* **What is needed**:
Could you write out everything from the line containing "family: Poaceae" down to the line containing "scientific name: Hydrophyllum virginianum", swapping "scientific name" for "binomial name" and leaving all else unchanged?

(Records in a dataset)
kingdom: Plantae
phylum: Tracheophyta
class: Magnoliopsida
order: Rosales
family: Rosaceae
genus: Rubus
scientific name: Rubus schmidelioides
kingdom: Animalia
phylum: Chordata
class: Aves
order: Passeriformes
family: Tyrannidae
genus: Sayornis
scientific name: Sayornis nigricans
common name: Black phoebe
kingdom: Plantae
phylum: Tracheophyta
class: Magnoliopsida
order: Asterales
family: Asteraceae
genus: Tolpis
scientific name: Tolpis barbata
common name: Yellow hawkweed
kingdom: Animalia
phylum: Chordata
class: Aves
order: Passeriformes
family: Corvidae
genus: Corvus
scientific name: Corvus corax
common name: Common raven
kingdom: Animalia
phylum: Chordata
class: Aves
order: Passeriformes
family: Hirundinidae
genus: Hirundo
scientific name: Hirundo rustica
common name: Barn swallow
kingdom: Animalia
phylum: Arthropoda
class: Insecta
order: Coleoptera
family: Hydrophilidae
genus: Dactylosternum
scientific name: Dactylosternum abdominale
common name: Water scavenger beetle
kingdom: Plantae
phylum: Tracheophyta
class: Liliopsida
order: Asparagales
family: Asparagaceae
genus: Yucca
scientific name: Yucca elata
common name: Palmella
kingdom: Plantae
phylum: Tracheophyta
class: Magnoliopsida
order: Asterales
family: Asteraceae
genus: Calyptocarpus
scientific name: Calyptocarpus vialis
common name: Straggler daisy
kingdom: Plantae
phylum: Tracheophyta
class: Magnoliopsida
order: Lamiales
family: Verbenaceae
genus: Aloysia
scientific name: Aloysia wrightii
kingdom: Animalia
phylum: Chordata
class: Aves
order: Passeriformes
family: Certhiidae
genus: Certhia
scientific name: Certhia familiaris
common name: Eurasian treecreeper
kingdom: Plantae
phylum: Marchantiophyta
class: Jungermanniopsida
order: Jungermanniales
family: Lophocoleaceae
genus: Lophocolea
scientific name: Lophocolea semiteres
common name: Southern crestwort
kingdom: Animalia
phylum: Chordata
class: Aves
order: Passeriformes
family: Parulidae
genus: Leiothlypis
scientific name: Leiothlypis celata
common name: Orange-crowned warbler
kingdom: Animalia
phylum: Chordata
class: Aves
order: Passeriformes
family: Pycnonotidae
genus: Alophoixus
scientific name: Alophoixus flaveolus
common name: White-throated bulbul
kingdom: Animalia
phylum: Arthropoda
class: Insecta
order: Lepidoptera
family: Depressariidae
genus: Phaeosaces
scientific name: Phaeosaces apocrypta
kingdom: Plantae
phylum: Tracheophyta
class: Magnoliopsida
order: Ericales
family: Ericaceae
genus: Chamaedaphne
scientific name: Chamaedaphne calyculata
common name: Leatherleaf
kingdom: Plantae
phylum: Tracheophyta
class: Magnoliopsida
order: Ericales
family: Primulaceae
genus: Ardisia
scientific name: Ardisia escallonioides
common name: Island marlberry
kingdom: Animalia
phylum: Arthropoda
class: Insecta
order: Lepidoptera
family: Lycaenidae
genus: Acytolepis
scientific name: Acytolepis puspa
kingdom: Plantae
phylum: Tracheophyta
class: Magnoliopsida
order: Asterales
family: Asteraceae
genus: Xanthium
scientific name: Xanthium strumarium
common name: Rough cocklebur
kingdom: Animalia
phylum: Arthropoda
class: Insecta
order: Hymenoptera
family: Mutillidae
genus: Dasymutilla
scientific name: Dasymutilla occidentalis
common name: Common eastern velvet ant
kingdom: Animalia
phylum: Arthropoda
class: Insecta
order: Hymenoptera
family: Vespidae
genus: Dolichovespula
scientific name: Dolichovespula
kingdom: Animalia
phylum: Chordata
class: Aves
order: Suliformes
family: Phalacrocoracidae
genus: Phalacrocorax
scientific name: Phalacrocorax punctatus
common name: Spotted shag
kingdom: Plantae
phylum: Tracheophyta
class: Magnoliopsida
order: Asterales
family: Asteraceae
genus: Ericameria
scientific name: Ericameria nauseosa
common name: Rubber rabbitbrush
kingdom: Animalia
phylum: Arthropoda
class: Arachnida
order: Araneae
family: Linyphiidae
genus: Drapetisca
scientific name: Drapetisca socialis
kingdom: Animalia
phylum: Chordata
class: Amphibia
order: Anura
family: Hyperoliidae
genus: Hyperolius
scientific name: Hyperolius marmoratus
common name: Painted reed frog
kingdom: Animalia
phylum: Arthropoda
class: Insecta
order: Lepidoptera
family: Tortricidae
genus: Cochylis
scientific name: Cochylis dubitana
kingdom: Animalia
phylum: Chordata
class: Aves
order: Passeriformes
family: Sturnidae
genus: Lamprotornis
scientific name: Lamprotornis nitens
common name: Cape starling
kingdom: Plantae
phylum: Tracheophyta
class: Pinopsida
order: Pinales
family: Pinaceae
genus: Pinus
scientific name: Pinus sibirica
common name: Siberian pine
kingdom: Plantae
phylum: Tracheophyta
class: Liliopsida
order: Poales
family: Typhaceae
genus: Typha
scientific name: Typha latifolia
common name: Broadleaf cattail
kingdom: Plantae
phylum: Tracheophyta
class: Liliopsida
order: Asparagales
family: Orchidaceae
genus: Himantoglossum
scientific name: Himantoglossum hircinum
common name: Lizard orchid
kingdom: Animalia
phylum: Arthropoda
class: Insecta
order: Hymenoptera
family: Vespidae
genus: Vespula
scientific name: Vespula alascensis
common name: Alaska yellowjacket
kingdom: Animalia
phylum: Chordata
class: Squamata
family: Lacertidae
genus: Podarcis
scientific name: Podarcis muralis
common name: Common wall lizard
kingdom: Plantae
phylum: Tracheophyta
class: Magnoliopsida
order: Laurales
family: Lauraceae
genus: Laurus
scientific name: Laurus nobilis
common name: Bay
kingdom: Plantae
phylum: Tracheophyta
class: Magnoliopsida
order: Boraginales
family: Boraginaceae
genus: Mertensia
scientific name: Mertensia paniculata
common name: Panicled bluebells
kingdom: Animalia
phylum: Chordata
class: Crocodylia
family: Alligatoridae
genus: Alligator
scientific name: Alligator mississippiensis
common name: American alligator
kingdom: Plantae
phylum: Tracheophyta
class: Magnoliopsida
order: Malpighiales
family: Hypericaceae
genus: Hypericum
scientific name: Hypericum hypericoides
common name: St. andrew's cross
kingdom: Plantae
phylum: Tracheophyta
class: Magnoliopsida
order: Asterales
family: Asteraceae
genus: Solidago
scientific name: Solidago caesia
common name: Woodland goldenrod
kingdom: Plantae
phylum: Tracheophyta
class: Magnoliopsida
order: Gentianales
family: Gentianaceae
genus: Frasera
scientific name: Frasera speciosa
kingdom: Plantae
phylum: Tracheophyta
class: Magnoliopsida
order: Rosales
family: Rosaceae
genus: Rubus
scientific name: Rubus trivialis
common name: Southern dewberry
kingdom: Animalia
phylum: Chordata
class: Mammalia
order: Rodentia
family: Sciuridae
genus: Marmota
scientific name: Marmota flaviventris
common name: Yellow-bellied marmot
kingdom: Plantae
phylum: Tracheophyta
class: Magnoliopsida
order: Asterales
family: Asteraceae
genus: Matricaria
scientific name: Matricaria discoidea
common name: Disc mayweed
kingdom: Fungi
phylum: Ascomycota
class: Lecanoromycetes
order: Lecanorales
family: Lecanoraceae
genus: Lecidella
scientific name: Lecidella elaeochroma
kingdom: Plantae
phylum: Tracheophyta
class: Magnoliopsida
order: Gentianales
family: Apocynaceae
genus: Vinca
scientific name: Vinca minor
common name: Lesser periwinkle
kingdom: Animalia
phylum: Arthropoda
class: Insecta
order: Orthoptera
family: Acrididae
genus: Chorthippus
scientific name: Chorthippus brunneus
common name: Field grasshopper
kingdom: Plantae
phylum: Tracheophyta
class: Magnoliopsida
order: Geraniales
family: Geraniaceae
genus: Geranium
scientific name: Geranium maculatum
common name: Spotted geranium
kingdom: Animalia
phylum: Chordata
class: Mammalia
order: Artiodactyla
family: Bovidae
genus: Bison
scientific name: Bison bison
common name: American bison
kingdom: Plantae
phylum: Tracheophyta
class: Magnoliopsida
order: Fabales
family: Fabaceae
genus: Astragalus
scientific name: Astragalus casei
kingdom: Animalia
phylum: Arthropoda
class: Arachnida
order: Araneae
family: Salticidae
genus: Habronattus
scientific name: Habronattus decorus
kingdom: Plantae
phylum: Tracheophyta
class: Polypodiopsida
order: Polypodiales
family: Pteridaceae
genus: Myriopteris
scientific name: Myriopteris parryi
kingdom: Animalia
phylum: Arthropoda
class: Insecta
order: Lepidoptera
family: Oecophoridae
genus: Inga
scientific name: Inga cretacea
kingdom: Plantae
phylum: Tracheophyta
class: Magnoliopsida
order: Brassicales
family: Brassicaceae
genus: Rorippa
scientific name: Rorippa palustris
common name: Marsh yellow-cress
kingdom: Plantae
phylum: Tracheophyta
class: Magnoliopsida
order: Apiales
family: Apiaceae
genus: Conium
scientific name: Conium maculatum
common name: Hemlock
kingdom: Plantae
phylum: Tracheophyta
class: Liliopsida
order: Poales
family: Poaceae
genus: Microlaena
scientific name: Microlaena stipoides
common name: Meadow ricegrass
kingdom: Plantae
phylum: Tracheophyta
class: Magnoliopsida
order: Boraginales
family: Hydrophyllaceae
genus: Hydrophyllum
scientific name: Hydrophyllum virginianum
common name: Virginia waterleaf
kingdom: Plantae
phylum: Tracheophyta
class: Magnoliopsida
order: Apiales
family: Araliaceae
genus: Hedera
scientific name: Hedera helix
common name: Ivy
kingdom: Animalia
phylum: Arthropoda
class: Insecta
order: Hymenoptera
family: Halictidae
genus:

* **Answer in full**:
family: Poaceae
genus: Microlaena
binomial name: Microlaena stipoides
common name: Meadow ricegrass
kingdom: Plantae
phylum: Tracheophyta
class: Magnoliopsida
order: Boraginales
family: Hydrophyllaceae
genus: Hydrophyllum
binomial name: Hydrophyllum virginianum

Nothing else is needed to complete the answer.